Exercise data START
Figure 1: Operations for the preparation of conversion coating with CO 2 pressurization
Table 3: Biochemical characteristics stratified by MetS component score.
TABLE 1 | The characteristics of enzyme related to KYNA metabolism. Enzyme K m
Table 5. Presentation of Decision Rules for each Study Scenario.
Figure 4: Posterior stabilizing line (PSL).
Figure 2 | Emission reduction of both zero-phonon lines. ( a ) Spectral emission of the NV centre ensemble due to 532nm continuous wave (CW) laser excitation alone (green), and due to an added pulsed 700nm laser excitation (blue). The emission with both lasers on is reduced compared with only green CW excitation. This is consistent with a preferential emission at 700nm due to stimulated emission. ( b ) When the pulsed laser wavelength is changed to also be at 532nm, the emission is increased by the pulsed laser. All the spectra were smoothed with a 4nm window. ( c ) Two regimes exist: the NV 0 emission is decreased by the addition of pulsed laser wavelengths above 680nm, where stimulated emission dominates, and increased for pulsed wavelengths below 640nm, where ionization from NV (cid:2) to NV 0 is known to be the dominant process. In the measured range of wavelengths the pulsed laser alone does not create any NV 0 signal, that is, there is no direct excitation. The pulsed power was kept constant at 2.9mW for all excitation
Exercise data END
Exercise data START
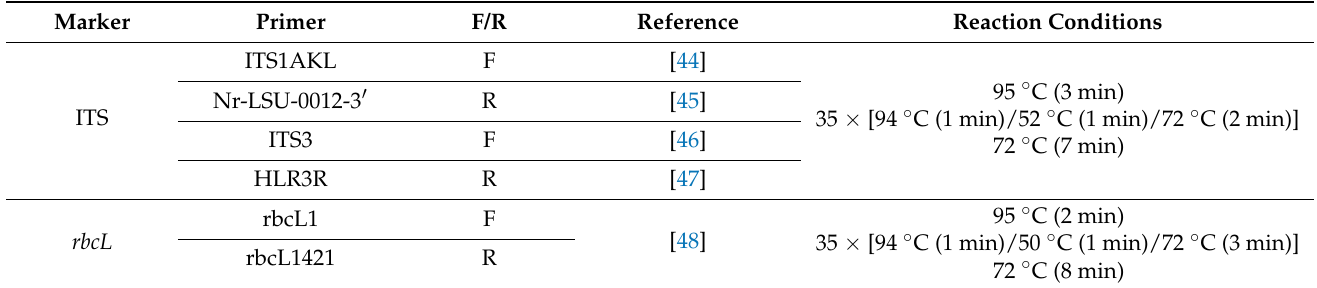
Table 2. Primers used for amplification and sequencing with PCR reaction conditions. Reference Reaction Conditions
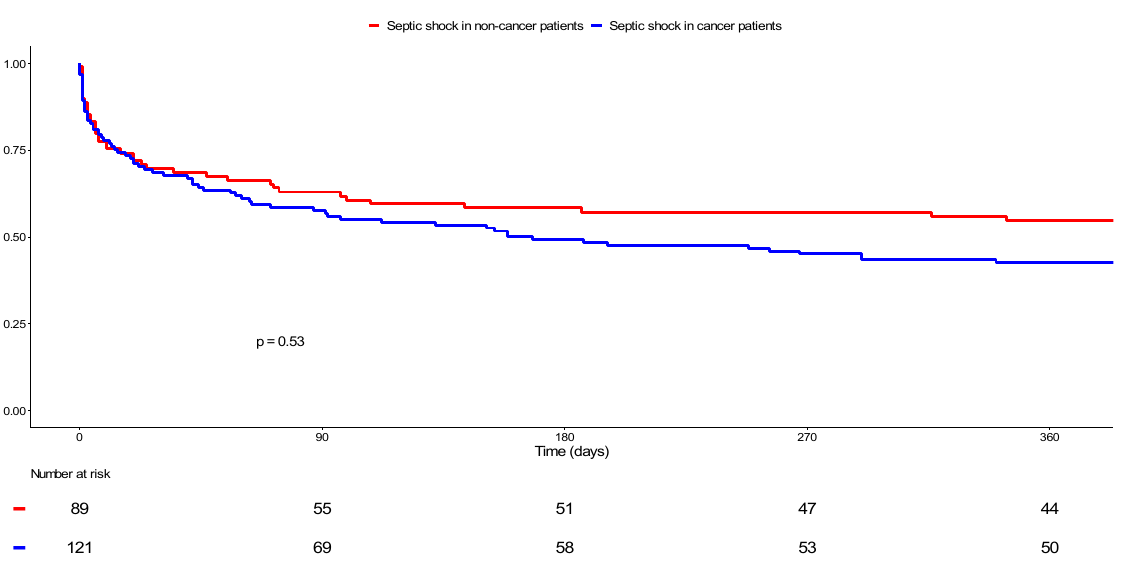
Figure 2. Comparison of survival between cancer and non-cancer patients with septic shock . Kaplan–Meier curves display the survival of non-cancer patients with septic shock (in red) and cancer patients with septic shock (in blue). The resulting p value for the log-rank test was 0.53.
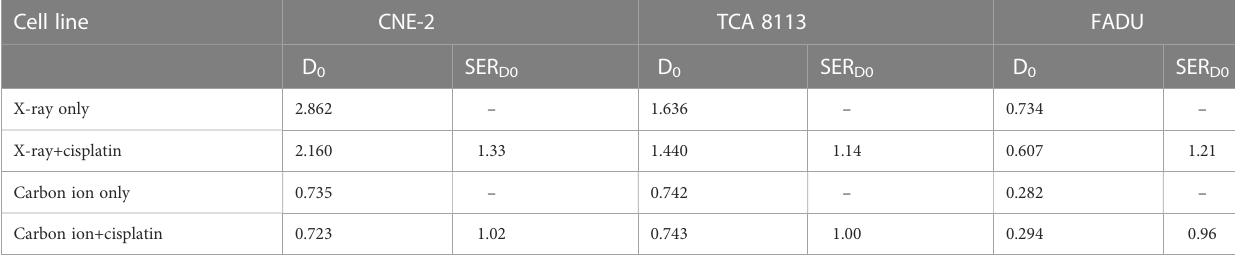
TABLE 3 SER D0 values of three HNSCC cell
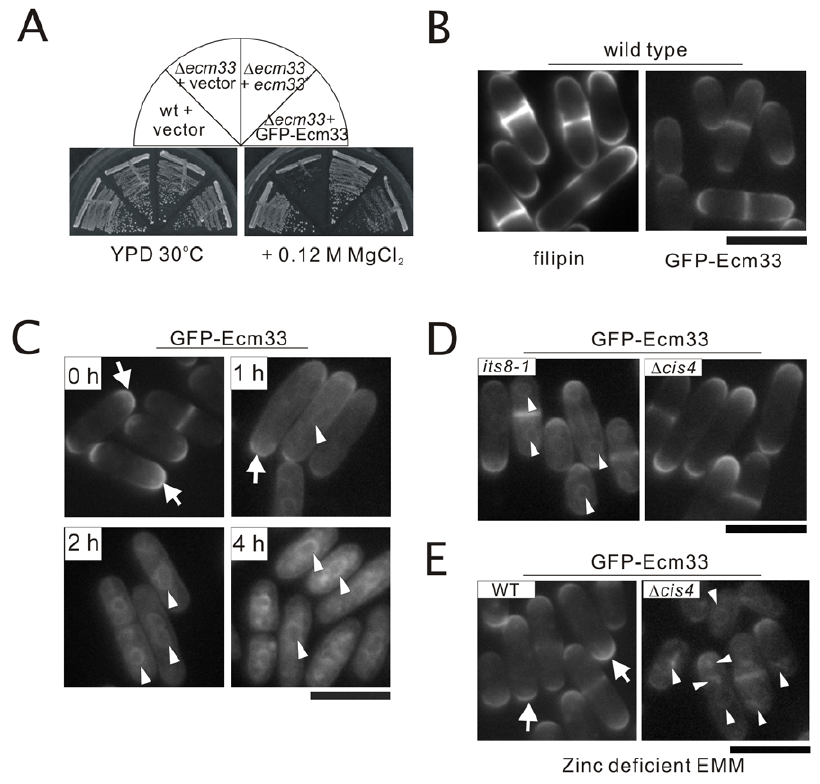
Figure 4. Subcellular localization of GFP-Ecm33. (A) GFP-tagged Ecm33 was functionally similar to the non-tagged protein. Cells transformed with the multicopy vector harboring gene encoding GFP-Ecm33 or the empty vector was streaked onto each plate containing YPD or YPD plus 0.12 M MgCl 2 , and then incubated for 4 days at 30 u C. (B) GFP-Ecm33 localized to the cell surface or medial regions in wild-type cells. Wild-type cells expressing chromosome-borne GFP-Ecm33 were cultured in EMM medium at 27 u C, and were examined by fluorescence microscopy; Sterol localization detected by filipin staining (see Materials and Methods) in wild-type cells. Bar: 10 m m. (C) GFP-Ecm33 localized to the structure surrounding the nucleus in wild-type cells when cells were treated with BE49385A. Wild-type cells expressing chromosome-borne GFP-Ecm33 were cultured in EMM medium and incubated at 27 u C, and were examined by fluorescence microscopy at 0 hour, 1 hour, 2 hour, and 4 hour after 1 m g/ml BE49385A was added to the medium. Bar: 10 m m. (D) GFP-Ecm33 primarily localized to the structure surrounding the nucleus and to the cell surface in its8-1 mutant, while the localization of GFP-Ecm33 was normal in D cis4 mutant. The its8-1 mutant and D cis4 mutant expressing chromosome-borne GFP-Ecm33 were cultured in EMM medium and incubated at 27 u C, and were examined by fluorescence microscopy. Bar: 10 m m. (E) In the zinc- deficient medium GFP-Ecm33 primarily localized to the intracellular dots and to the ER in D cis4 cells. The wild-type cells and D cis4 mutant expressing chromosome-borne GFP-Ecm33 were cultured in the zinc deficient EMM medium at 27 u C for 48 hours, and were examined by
Exercise data END
# The task
Transcribe each line of the data above, unaltered, from the one where "Table 5. Presentation" appears to the one where "Figure 4: Posterior stabilizing line (PSL)." appears, inclusive of both.

# Answer to the problem
Table 5. Presentation of Decision Rules for each Study Scenario.
Figure 4: Posterior stabilizing line (PSL).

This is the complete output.